Al respecto, recordó el convenio internacional de
Montreal, adoptado en 1971 y firmado por Estados Unidos, el cual en
su artículo 7 dice que si alguien es acusado de una acción
terrorista contra un avión civil tiene que ser extraditado sin
excusa alguna al país que lo reclama o lo acusa de eso.
Si por algún motivo, cualquier motivo, sin
excepción alguna no lo hace, lo tiene que juzgar ese país que lo
detuvo, prosigue el texto de ese artículo.
Alarcón señaló además que Estados Unidos lleva
mucho tiempo tratando de confundir a las personas, ya que existen
las constancias del día y la hora en que Venezuela pidió a
Washington la detención de Posada Carriles y su extradición a
Caracas para juzgarlo.
Ahora, explicó, son dos cosas distintas: la
solicitud de la detención de la persona y los 60 días que se
tienen para presentarle al gobierno del país donde se encuentra ese
individuo la información de sus antecedentes por lo cual lo
reclama.
No obstante, destacó, resulta bastante irónico,
por decir lo menos, porque lo correcto sería cínico, que los
funcionarios norteamericanos estén quejándose de no haber recibido
todavía la información en inglés, porque ellos la tienen en su
casa.
En ese sentido, Alarcón recordó que
"documentos norteamericanos desclasificados en los últimos
días prueban lo que en Estados Unidos tienen más que bien
fundamentado por ellos mismos: por qué a Posada Carriles hay que
juzgarlo en Venezuela".
Tienen, por ejemplo, informes internos del
Departamento de Estado, de la CIA, del FBI, donde explican las
actividades criminales de este terrorista.
El más gracioso es del 7 de octubre de 1976, un
día después de la voladura de la aeronave cubana, donde perecieron
73 personas y de la que se responsabiliza a Posada Carriles como
autor intelectual.
En el informe de la embajada de Estados Unidos en
Caracas al Departamento de Estado se dice que "este señor,
Posada Carriles, está hasta el cuello de responsable en este
hecho".
Por eso, aseveró, quien debió entregarle toda la
documentación sobre los actos criminales de Posada Carriles al
tribunal venezolano que lo juzgó en su momento eran las autoridades
norteamericanas, que estuvieron casi 30 años ocultándola.

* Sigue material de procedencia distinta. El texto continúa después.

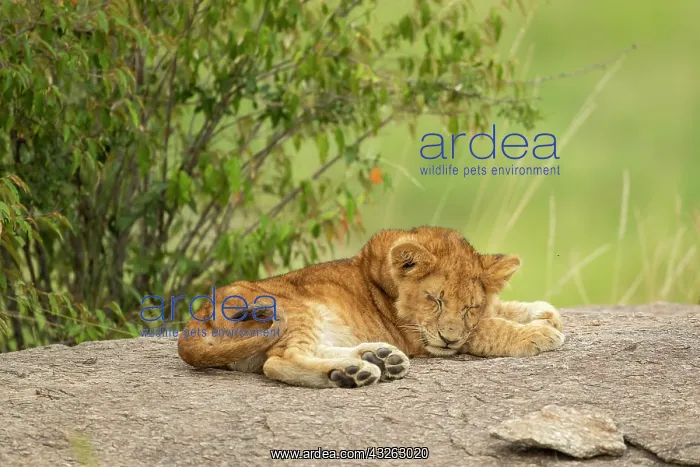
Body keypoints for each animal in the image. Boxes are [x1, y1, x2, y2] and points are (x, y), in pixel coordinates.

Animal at [177, 226, 564, 388]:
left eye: (470, 305)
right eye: (434, 299)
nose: (449, 339)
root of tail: (198, 318)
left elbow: (499, 310)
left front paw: (546, 313)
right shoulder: (421, 337)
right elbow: (489, 329)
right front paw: (540, 334)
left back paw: (374, 360)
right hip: (292, 310)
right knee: (278, 361)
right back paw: (355, 373)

Ahora, refirió, se aparecen esos funcionarios
estadounidenses con el chiste de que Venezuela no les ha mandado los
informes para soportar la petición de extradición de Posada
Carriles.
Alarcón insistió en que no fue Cuba ni él quienes
señalaron a Posada Carriles como responsable de la muerte de 73
personas, sino las propias autoridades norteamericanas.
Sobre el proceso que le siguen al terrorista de
origen cubano en Estados Unidos, el presidente del parlamento de la
isla caribeña señaló que ya eso es una trampa.

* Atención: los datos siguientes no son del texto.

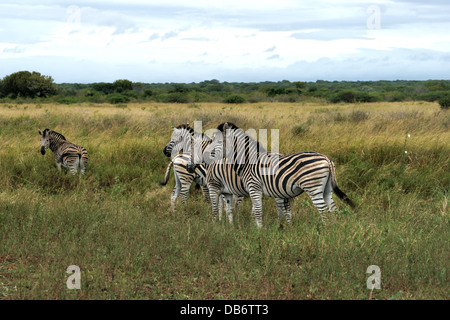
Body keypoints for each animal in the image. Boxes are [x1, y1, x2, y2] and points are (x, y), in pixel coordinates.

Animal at [202, 122, 354, 228]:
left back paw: (324, 229)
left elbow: (257, 210)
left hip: (313, 186)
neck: (248, 161)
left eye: (218, 142)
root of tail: (326, 159)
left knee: (322, 208)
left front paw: (259, 231)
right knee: (333, 208)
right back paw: (333, 229)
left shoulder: (254, 187)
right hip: (326, 188)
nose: (205, 155)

Y preguntó ¿dígame el nombre de una sola persona,
de los 560 mil que el canciller mexicano, Luis Ernesto Derbéz,
mencionó este miércoles que habían sido expulsados por entrar
ilegalmente sólo por la frontera de Arizona, que haya tenido
abogado, que haya sido convocado para un mes después de ser
encontrado para que demuestre que tenía derecho a entrar
ilegalmente?
Por eso, indicó, constituye una broma y una
expresión de doble moral de Estados Unidos que Posada Carriles goce
de unos privilegios de los que carecen miles de inmigrantes
indocumentados, quienes no entran a territorio norteamericano a
buscar protección sino sólo trabajo.